Keith Dysart wrote:

w5dxp wrote:
Pa(R0) = fPa + rPa + 2*(fPa*rPa)cos(180-GA)

Opps, sorry - a typo. That equation should be:

Pa(R0) = fPa + rPa + 2*SQRT(fPa*rPa)cos(180-GA)

Could you expand on why the expression on the right is equal to
the average power dissipated in R0(Rs)? How was the expression
derived?

This is essentially the same as the irradiance-interference
equation from optical physics. It's derivation is covered
in detail in "Optics" by Hecht, 4th edition, pages 383-388.
It is also the same as the power equation explained in detail
by Dr. Steven Best in his QEX article, "Wave Mechanics of
Transmission Lines, Part 3", QEX, Nov/Dec 2001, Eq 12. It
can also be derived independently by squaring the s-parameter
equation: b1^2 = (s11*a1 + s12*a2)^2

As well, what would be the equivalent expression for the following
example?

Pa(R0) = fPa + rPa + 2*SQRT(fPa*rPa)cos(GA)

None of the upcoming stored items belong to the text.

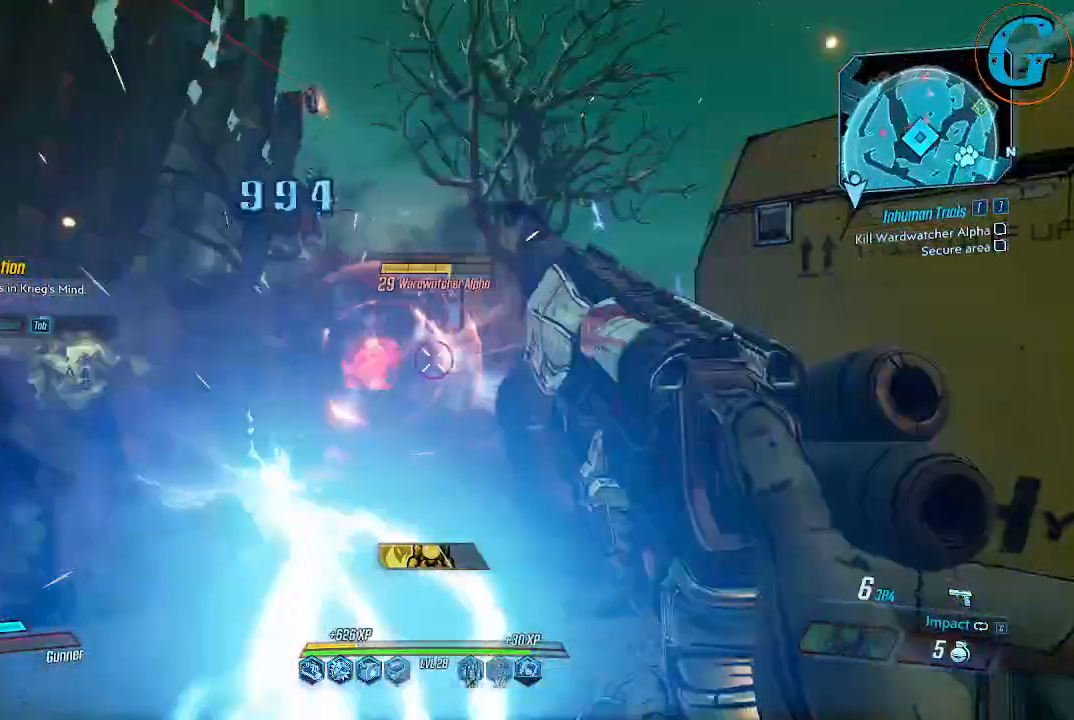
{"keys": ["a", "w"], "mouse": [], "events": [[200, "mouse_left", "down"], [300, "mouse_left", "up"], [350, "mouse_left", "down"], [484, "mouse_left", "up"]]}
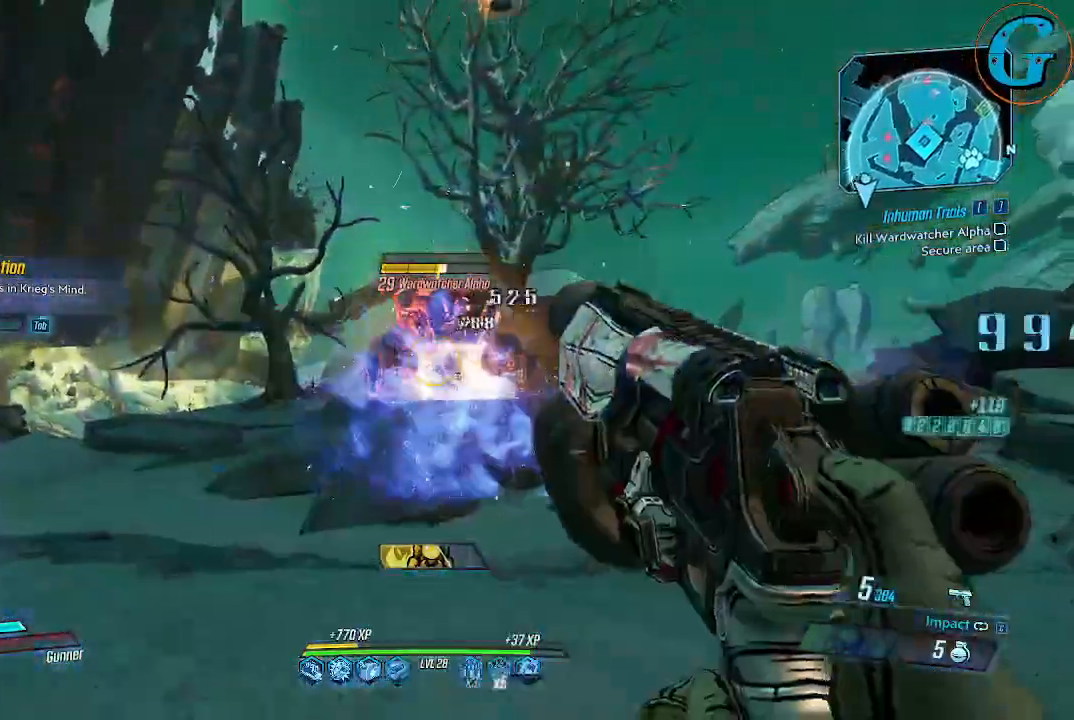
{"keys": ["w"], "mouse": [], "events": [[167, "a", "up"], [167, "mouse_left", "down"], [267, "mouse_left", "up"], [367, "mouse_left", "down"], [450, "mouse_left", "up"]]}
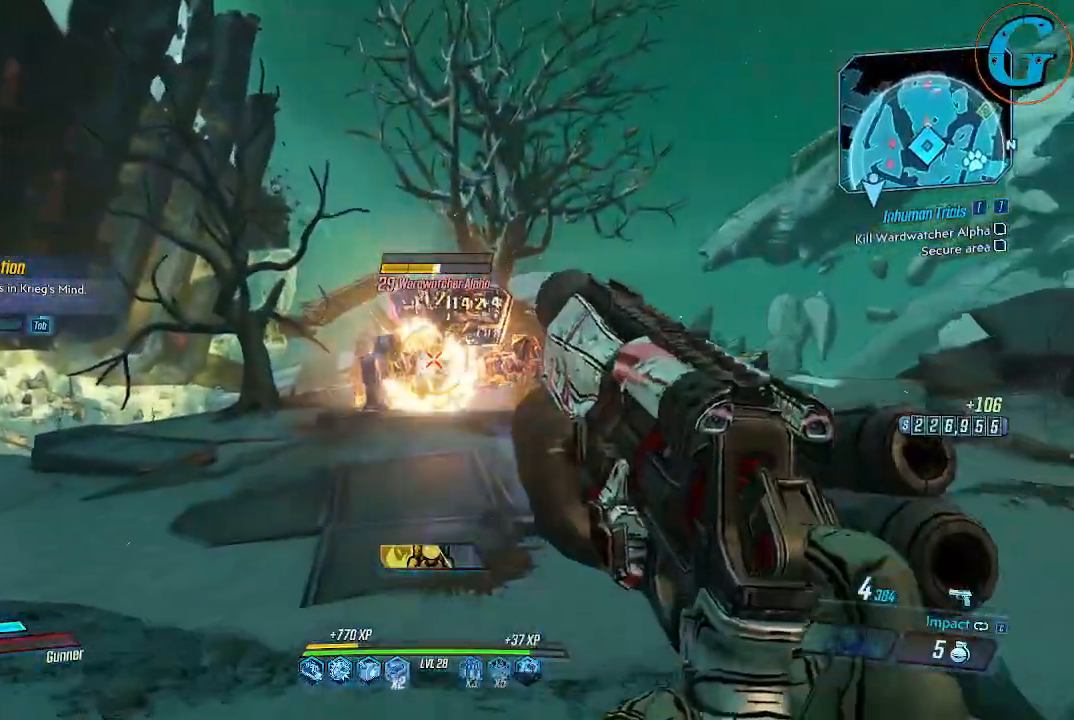
{"keys": ["w"], "mouse": ["left"], "events": [[50, "mouse_left", "down"], [150, "mouse_left", "up"], [184, "mouse_left", "down"], [334, "mouse_left", "up"], [467, "mouse_left", "down"]]}
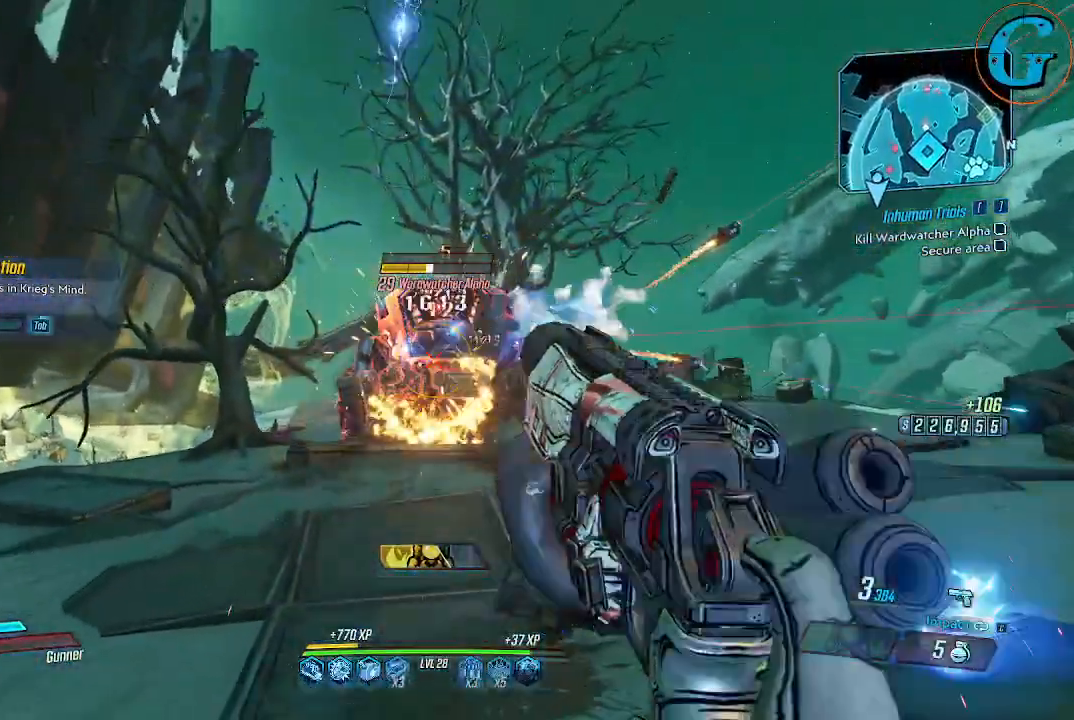
{"keys": ["d", "s"], "mouse": ["left"], "events": [[200, "mouse_left", "up"], [250, "w", "up"], [300, "mouse_left", "down"], [400, "mouse_left", "up"], [400, "s", "down"], [434, "d", "down"], [434, "mouse_left", "down"]]}
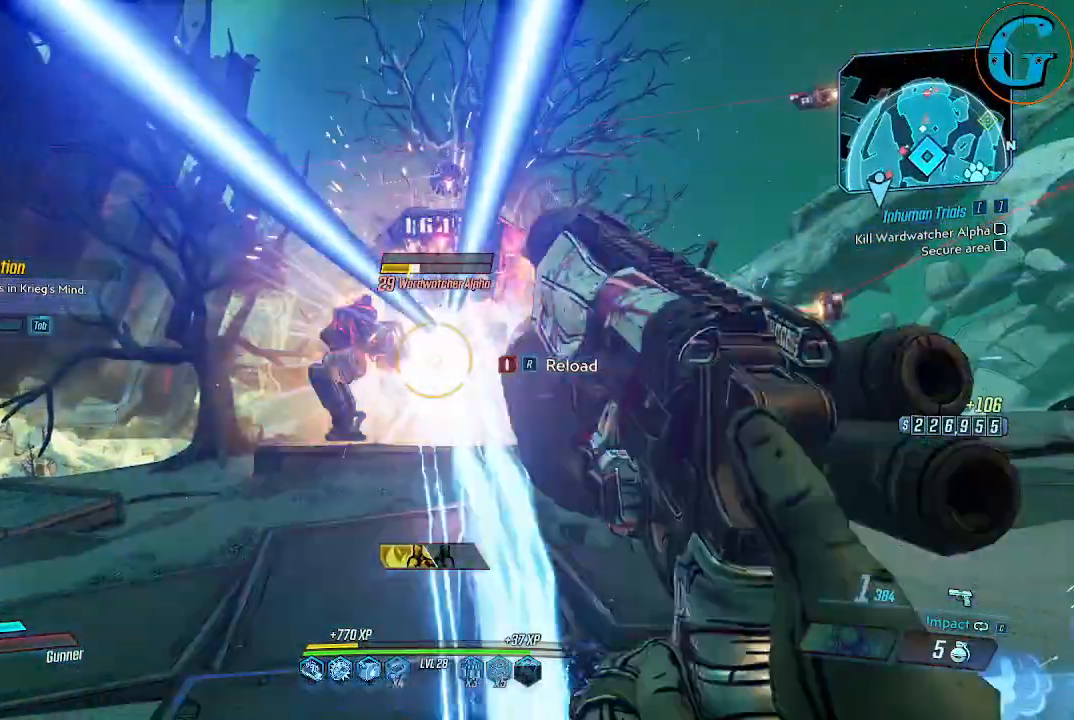
{"keys": ["d", "s"], "mouse": ["left"], "events": [[84, "mouse_left", "up"], [134, "mouse_left", "down"], [267, "mouse_left", "up"], [317, "mouse_left", "down"], [450, "mouse_left", "up"], [500, "mouse_left", "down"]]}
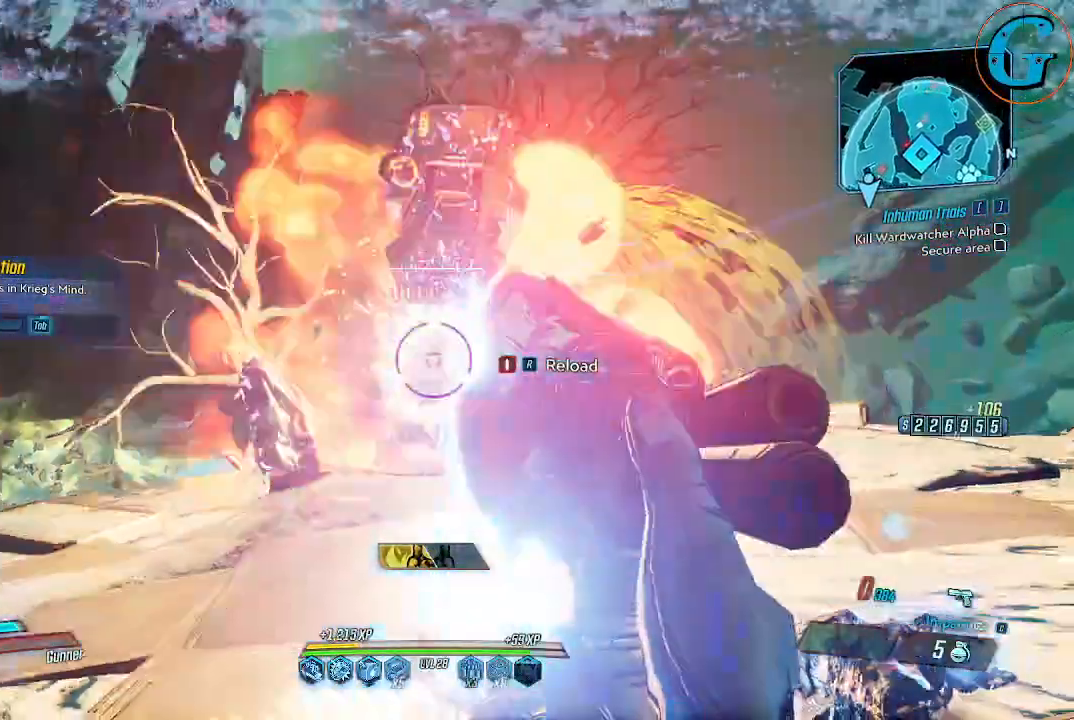
{"keys": ["d"], "mouse": [], "events": [[100, "mouse_left", "up"], [334, "s", "up"]]}
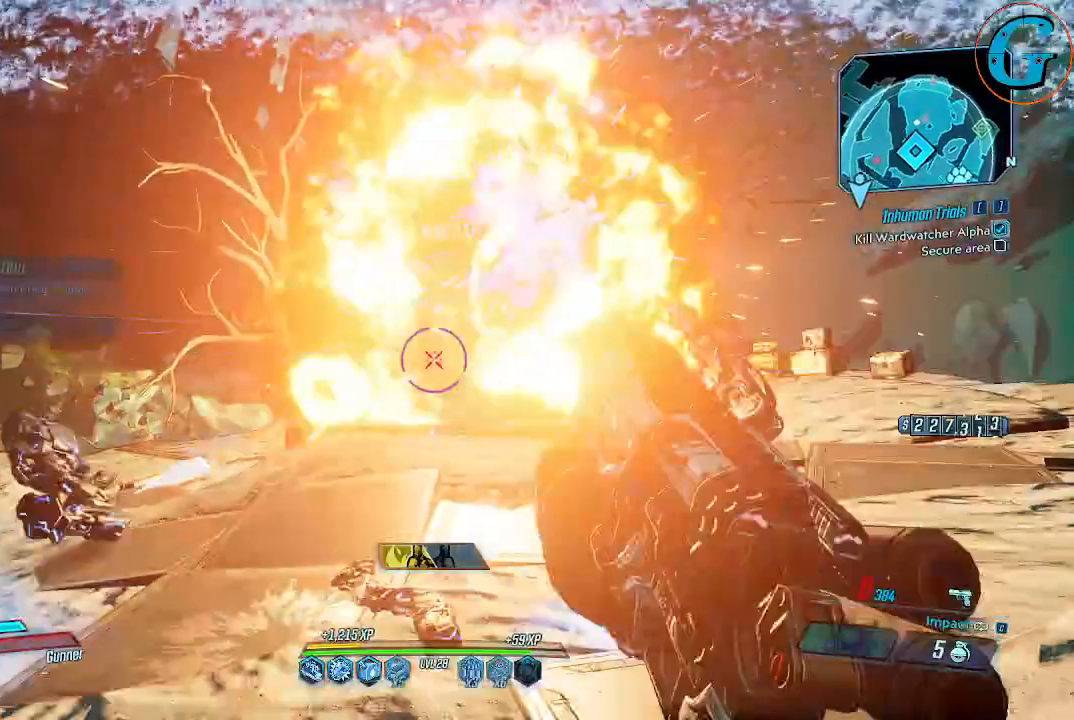
{"keys": ["d", "w"], "mouse": [], "events": [[67, "w", "down"]]}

Note the 180 degree phase difference between the two
examples. Why that is so is explained below.

+-------+-------------+----------------------+
| | |
^ | Rs |
Is +-/\/\/-+ 1/2 wavelength ZLoad
2.828A 50 ohm | 50 ohm line |
| | |
+---------------+-----+----------------------+

The forward power is the same, the source impedance is the same,
but the conditions which cause maximum dissipation in the source
resistor are completely different.

If by "completely different", you mean 180 degrees different,
you are absolutely correct. The 1/2WL short-circuit and open-
circuit results are reversed when going from a voltage source
to a current source.

Why is it not the same expression as previous since the conditions
on the line are the same?

We are dealing with interference patterns between the forward
wave and the reflected wave. In the voltage source example,
the forward wave and reflected wave are flowing in opposite
directions through the resistor. In the current source example,
the forward wave and reflected wave are flowing in the same
direction through the resistor. That results in a 180 degree
difference in the cosine term above. I believe all your other
excellent questions are answered above.
--
73, Cecil http://www.w5dxp.com